Baxter Dawes

Character Analysis

To put it simply, Baxter has pretty much no role in this book until the final hundred pages. Baxter isn't a bright guy, and his bad temper has lost him his wife, his job, his friends, and his health. (There's kind of a thing with men and anger in Sons and Lovers.)

Baxter is actually a lot like Walter Morel, if you think about it. The main difference is that Baxter seems redeemable. And Paul seems to buy into this notion that Baxter can end up a good guy after all.

At first, Baxter hates Paul (and pretty much everyone else) for his smugness: "Finding the lad's impersonal, deliberate gaze of an artist on his face, he got into a fury" (8.124). See, Baxter's "whole manner [is] of cowed defiance, as if he were ready to knock anybody down who disapproved of him" (8.124). He doesn't like it when anyone acts superior to him, but especially some artsy little twerp like Paul.

You can imagine how Baxter feels when he finds out that his estranged wife is dating Paul. He kind of loses it, and then his life starts falling apart.

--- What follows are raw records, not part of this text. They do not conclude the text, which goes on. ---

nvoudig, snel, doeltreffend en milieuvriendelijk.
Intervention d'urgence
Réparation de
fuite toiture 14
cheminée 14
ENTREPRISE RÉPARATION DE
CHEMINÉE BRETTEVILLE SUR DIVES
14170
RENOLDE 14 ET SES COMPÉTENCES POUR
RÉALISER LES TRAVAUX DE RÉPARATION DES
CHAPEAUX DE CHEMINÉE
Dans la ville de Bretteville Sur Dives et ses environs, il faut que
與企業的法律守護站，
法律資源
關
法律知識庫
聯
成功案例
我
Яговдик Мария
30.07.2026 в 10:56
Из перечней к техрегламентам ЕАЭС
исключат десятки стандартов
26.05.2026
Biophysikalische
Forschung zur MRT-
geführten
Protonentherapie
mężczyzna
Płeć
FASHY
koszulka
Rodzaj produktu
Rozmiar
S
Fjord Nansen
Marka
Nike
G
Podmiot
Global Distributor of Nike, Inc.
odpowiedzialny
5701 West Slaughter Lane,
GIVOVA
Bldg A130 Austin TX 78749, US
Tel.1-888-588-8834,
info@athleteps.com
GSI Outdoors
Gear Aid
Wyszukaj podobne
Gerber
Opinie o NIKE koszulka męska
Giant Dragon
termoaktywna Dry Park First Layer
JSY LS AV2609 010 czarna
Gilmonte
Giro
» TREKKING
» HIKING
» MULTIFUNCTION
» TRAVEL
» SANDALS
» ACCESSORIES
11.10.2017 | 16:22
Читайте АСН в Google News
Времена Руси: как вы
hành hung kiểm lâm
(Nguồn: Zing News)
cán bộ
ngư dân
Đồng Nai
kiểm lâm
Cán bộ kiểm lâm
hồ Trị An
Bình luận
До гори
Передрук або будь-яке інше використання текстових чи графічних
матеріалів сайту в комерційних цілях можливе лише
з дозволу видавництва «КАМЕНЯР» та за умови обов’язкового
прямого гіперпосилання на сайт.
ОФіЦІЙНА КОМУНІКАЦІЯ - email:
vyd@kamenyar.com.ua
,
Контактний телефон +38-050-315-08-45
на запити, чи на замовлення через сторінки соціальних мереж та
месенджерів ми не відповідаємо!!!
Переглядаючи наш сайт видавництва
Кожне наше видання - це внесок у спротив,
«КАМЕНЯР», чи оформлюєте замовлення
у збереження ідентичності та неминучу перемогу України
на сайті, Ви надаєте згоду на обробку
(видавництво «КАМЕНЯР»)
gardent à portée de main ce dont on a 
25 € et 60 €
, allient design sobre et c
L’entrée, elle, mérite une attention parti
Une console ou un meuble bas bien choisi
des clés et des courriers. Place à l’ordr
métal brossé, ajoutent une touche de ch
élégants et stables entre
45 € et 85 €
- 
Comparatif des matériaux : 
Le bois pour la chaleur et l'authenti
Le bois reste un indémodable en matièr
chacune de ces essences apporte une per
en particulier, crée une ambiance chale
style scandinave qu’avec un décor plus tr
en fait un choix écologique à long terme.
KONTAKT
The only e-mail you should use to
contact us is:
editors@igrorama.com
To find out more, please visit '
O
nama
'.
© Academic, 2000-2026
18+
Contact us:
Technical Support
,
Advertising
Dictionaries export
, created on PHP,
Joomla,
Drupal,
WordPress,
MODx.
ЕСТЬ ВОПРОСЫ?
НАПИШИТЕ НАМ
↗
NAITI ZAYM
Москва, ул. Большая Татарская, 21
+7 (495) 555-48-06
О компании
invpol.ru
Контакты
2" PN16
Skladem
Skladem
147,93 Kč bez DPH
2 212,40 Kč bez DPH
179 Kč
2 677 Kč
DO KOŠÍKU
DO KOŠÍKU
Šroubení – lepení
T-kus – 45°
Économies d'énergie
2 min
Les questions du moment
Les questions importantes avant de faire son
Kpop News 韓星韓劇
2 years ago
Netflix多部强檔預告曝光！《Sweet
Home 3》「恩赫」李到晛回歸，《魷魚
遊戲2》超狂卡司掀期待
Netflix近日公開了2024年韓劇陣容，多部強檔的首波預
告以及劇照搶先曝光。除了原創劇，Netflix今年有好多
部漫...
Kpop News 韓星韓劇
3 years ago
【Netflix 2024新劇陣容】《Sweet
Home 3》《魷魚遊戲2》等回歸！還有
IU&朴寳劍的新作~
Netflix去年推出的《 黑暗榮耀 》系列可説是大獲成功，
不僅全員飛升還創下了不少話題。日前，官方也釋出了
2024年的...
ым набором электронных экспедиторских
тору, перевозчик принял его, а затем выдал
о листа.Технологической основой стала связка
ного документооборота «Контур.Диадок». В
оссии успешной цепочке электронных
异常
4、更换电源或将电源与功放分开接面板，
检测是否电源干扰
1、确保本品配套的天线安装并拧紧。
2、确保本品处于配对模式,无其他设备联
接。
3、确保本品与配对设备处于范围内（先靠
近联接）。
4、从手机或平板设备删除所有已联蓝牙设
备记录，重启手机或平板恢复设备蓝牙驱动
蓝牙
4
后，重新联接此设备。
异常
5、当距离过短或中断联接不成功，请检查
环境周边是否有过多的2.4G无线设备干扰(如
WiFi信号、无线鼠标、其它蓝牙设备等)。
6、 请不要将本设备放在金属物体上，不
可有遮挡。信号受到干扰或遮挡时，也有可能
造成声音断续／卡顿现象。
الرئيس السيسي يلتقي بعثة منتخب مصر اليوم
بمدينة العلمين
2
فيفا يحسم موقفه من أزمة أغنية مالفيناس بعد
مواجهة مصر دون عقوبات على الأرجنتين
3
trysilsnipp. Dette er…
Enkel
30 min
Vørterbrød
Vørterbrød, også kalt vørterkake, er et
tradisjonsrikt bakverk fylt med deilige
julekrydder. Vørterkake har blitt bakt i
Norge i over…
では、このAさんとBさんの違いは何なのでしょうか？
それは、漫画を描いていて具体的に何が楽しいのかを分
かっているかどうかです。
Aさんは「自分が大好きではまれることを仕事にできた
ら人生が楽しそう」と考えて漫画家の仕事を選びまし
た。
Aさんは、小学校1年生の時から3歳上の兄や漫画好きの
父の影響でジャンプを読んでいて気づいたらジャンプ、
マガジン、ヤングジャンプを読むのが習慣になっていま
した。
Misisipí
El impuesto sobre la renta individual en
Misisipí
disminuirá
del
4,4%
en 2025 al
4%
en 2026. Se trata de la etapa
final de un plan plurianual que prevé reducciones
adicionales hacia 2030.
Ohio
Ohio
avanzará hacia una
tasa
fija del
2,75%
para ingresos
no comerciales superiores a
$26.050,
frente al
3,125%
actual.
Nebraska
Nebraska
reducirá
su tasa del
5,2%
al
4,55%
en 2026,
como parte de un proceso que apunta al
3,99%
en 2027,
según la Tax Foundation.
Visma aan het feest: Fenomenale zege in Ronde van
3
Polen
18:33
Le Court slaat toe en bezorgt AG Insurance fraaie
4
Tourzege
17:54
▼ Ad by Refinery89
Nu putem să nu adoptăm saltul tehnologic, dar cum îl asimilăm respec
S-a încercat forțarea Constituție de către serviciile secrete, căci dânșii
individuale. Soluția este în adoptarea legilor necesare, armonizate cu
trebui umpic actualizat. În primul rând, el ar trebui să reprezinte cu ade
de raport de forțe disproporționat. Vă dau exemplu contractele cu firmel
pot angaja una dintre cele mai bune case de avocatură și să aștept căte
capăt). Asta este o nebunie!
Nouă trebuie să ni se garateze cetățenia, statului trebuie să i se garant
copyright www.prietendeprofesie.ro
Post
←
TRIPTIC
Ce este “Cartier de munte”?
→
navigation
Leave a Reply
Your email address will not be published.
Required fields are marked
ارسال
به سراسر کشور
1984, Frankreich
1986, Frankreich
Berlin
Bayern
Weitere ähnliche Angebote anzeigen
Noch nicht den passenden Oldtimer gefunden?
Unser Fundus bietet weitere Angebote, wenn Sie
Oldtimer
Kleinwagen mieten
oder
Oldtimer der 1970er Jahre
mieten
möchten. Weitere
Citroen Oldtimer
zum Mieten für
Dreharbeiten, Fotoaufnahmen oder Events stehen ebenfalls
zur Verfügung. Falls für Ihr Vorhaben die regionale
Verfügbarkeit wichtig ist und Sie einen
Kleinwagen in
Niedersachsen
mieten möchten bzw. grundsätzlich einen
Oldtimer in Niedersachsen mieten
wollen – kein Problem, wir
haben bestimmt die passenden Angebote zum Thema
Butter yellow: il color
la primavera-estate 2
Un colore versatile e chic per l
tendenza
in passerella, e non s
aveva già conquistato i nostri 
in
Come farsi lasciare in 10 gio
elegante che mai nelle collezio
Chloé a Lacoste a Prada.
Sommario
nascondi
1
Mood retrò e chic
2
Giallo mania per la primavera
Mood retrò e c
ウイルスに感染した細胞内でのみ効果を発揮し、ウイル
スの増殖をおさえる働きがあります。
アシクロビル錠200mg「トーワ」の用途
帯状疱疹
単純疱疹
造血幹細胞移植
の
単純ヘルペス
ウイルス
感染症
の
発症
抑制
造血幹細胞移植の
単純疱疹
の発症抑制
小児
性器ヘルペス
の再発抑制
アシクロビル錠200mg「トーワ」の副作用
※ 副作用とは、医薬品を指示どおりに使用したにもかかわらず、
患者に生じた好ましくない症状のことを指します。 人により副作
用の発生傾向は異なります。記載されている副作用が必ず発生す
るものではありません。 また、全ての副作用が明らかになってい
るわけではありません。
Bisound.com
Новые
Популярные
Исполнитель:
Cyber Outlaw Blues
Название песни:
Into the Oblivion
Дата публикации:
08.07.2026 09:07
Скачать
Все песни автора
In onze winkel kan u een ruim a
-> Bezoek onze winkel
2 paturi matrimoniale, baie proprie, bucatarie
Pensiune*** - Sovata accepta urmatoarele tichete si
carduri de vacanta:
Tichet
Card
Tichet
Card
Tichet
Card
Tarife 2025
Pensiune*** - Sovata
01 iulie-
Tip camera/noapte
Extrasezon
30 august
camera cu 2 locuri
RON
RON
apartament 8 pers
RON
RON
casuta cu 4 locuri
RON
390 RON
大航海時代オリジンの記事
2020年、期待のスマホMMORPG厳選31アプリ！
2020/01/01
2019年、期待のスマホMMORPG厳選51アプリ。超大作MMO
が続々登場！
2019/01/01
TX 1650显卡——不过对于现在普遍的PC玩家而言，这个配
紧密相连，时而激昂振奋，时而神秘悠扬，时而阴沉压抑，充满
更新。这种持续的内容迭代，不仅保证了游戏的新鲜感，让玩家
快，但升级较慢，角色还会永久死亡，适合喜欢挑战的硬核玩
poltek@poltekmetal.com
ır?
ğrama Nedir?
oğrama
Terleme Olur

He gets kicked out of his favorite bar, his friends turn on him, and he loses his job at Jordan's Manufacturing.

So, Baxter's not a clever man. And he's not all that strong-willed. But there is something in him that Paul likes:

Paul and he were confirmed enemies, and yet there was between them that peculiar feeling of intimacy, as if they were secretly near to each other.
(13.2)

Think arch-nemeses in classic comic books.

It is also possible that Paul likes Baxter because he feels he can redeem Baxter, in a way that he could never do with his father, Walter. Maybe by saving Baxter, Paul can give Clara the husband that his own mother (Mrs. Morel) never found in Walter. Or something. It's all very complex and incestual.

Anyway, it's only when Baxter is completely broken down into nothing, "driven to the extremity of life," that he is willing to "crawl back [to Clara], and like a beggar take what's offered" (14.510). In this sense, Baxter becomes a source of healing in the book. Unlike Walter Morel—or even Paul—Baxter is the only man in this book who learns his lesson after hitting rock bottom.

In this sense, he's one of the book's most hopeful characters. Which is depressing. Because he's not someone we'd really like to stake our hopes on.